# LS1 or LS2 ENGINE DRESS UP



## 2004goat (Feb 10, 2010)

Does anyone know were u can get a engine dress up stuff for a ls1 or ls2? im kinda lookin for some chrome or shinny parts thats fairly cheap. thanks


----------



## Northeast Rod Run (Oct 29, 2008)

I just make my own, or modify stock pieces


----------



## 2004goat (Feb 10, 2010)

cool man thanks


----------



## Red Bearded Goat (Mar 19, 2007)

2004goat said:


> Does anyone know were u can get a engine dress up stuff for a ls1 or ls2? im kinda lookin for some chrome or shinny parts thats fairly cheap. thanks


Yea.... check the link. This stuff is American made, not some cheap crap from China.

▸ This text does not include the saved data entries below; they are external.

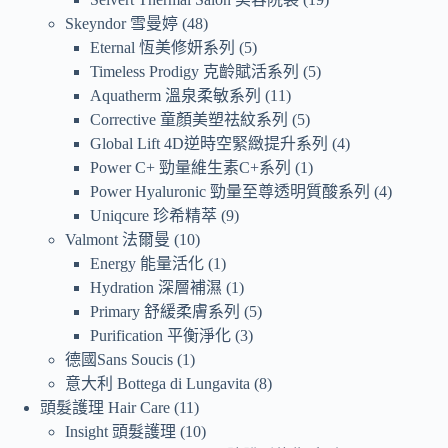
Skeyndor 雪曼婷
48
Eternal 恆美修妍系列
5
Timeless Prodigy 克齡賦活系列
5
Aquatherm 溫泉柔敏系列
11
Corrective 童顏美塑祛紋系列
5
Global Lift 4D逆時空緊緻提升系列
4
Power C+ 勁量維生素C+系列
1
Power Hyaluronic 勁量至尊透明質酸系列
4
Uniqcure 珍希精萃
9
Valmont 法爾曼
10
Energy 能量活化
1
Hydration 深層補濕
1
Primary 舒緩柔膚系列
5
Purification 平衡淨化
3
德國Sans Soucis
1
意大利 Bottega di Lungavita
8
頭髮護理 Hair Care
11
Insight 頭髮護理
10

Pontiac GTO - Billet Prototypes


----------



## jpalamar (Jul 22, 2008)

Paint your FRC and your 'sway bar'. That alone makes it look really good.

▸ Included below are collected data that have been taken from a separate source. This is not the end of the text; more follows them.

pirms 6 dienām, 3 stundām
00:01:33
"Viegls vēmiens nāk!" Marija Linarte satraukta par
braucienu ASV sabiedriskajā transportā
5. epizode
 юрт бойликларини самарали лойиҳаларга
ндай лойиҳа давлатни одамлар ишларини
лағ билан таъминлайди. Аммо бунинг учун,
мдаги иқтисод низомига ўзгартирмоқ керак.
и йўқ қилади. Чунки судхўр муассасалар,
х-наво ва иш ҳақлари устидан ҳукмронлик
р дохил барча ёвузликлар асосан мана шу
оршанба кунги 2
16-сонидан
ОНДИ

There is also a decent amount of aftermarket stuff you can buy to dress it up nice.


----------



## 2004goat (Feb 10, 2010)

what is frc?


----------



## jpalamar (Jul 22, 2008)

FRC = Fuel Rail Cover (the silver and black thing that says GTO that covers the engine)


----------



## Northeast Rod Run (Oct 29, 2008)

jpalamar said:


> Paint your FRC and your 'sway bar'. That alone makes it look really good.


sway bar? don't you think that would be kind of hard to do, and not add much "pop" to the engine compartment?:rofl:


----------



## heyman (Jan 15, 2010)

Northeast Rod Run said:


> sway bar? don't you think that would be kind of hard to do, and not add much "pop" to the engine compartment?:rofl:


pretty sure he means the strut tower brace


----------